Joe Stevens


Joe Stevens is an American photographer known for photographing 1970s and 1980s rock musicians and bands, notably David Bowie, the Sex Pistols, and The Clash. In the 1960s he managed the Playhouse, a Greenwich Village coffee house where he took pictures of musicians who played there. He was encouraged to pursue photography by rock photographer Jim Marshall. His 1965 photograph of Johnny Cash and guitarist Luther Perkins backstage at Carnegie Hall was used in the 2019 mini-series Country Music. Stevens did not have formal training in photography and worked as road manager for Miriam Makeba and The Lovin' Spoonful. He met Marshall again at Woodstock and decided he "had an eye" for photography and would make it his career.
Moving to England in the early 1970s, Stevens was identified in the International Times by the photo credit "Captain Snaps" because he did not have a work permit. "Captain Snaps" became a nickname. One of his first employers was Paul McCartney, who hired him to photograph the Wings Over Europe tour on the recommendation of his wife Linda McCartney. Stevens worked several years for the New Musical Express before returning to New York City, where he photographed musicians performing at the club CBGB, including Debbie Harry and the Ramones.
Several of his images are considered iconic. One is of Paul McCartney hiding in Linda's arms during the couple's arrest for marijuana possession following a Wings concert in Gothenburg, Sweden, on Aug. 10, 1972. Others are John Lennon wearing shoe bags on his hands as he and Yoko Ono marched to protest the 1971 obscenity trial of Oz magazine editors; Peter Gabriel covered with soap bubbles circa 1974 in the bathtub of Stevens's flat on Finborough Road in London S.W. 10; and the 1976 fight between the Sex Pistols and audience at London's Nashville Rooms. The Gabriel photo was one of many by Stevens to appear on the cover of the NME.

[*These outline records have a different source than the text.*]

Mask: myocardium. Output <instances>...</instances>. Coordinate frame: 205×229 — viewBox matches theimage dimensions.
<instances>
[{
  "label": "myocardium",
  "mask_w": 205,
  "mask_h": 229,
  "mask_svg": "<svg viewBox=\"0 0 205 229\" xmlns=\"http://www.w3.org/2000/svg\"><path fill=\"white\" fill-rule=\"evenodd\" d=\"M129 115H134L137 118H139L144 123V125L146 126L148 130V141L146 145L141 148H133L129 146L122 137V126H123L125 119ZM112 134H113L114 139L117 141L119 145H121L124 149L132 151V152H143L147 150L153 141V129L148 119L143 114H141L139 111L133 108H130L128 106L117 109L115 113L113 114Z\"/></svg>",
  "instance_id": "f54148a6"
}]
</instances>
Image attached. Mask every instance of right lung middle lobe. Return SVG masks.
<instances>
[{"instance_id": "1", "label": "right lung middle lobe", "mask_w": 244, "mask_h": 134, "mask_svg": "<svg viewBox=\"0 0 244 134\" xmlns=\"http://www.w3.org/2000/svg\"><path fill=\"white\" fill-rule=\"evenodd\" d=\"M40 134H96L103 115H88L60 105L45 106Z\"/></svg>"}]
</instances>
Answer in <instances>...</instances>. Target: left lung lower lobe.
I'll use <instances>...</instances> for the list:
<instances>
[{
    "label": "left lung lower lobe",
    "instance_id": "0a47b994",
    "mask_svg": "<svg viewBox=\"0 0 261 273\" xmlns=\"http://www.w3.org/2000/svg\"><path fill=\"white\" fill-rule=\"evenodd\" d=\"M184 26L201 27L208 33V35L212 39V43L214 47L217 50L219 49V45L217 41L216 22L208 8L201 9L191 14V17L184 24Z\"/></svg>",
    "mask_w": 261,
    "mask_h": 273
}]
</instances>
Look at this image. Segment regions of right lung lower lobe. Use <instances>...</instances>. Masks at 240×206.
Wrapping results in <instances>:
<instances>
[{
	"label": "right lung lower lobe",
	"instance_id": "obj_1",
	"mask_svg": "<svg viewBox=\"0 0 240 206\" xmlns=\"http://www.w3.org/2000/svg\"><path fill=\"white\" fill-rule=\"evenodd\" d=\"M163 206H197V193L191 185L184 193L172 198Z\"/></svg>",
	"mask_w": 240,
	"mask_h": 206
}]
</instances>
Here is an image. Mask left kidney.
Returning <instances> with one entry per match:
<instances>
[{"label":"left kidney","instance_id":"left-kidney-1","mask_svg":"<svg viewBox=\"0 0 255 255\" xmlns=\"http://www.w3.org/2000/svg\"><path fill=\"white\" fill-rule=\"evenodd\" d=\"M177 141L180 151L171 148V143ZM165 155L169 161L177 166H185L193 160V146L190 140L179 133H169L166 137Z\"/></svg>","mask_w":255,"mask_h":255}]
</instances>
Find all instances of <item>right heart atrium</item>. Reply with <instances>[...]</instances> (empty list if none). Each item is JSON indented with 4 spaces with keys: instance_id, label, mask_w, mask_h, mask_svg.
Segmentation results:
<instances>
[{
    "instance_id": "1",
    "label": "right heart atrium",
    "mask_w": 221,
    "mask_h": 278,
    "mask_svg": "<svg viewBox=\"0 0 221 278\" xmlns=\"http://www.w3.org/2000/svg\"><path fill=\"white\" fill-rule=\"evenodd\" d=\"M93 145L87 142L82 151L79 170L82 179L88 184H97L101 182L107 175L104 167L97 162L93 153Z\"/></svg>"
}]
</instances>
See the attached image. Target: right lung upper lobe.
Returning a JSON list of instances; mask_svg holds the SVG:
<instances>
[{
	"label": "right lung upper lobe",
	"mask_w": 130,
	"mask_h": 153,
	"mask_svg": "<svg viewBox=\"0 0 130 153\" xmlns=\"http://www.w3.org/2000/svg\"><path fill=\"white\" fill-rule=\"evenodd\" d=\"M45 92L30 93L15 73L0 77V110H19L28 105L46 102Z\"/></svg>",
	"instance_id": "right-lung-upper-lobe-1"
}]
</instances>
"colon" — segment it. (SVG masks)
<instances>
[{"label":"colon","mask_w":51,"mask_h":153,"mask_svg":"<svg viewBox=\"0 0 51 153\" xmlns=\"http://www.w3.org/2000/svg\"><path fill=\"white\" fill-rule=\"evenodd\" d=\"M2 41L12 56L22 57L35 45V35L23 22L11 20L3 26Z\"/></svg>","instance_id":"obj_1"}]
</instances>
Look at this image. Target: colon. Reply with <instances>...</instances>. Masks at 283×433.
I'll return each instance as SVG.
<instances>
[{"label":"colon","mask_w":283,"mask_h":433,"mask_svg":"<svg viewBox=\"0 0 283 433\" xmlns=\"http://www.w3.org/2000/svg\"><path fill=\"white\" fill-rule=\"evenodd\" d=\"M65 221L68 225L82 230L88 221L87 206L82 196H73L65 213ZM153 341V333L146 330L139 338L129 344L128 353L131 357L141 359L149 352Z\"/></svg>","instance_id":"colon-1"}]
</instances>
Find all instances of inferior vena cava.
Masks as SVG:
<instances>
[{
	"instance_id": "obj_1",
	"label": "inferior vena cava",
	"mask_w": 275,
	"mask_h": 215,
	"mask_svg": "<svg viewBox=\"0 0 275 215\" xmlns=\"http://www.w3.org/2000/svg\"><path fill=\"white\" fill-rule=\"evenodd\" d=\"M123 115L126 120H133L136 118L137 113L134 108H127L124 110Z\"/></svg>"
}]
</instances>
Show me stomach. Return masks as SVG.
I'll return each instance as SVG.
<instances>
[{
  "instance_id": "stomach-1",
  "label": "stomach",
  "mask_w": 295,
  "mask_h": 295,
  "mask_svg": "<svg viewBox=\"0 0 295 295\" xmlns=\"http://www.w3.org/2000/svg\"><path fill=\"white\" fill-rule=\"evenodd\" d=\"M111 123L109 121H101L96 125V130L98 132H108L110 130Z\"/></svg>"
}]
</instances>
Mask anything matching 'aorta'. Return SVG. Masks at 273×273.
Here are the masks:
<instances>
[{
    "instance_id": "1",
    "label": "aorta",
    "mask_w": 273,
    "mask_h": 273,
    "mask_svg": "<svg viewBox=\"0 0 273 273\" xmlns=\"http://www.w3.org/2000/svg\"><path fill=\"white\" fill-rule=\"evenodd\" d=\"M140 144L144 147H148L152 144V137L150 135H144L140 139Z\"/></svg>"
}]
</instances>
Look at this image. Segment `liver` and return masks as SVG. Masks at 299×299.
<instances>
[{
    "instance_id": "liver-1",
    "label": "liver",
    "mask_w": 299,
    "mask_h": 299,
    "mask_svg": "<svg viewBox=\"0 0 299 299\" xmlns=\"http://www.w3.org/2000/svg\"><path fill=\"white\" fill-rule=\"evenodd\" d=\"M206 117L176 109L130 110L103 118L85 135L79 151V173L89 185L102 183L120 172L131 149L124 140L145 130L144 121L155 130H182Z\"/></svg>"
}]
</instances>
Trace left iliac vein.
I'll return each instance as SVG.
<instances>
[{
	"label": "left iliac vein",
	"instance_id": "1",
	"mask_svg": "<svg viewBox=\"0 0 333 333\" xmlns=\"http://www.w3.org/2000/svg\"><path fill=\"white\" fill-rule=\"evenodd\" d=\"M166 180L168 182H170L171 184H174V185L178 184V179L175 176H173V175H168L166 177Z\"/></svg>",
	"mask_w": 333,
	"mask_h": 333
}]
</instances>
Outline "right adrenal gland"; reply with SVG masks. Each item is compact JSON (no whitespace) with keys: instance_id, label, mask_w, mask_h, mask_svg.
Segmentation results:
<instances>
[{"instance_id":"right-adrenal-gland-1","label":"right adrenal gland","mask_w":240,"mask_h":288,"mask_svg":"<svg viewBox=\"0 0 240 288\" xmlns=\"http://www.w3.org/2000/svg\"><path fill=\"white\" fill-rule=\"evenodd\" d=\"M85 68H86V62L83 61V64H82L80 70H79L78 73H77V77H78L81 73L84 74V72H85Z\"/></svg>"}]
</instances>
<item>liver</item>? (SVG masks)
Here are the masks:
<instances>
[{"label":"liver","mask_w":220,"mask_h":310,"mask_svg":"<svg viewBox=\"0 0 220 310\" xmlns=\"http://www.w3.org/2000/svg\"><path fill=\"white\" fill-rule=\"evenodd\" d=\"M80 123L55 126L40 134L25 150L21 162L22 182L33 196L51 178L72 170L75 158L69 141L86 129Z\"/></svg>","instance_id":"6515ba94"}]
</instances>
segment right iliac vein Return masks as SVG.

In January 1978, Stevens photographed the Sex Pistols on their American tour. When the group broke up in San Francisco, he helped lead singer Johnny Rotten fly to New York City, where Rotten stayed in the photographer's apartment before returning to London. In 2011, Stevens told an entertainment publication that he saw himself as a chronicler of history. In 2015, Thurston Moore of Sonic Youth told a reporter that Stevens "was really the bridge between New York and London... He was really significant in the whole history that was developing in new music at that time." In 2018, his photographs were used in a new biography of Led Zeppelin guitarist Jimmy Page and the autobiography of British-American journalist and media executive Les Hinton.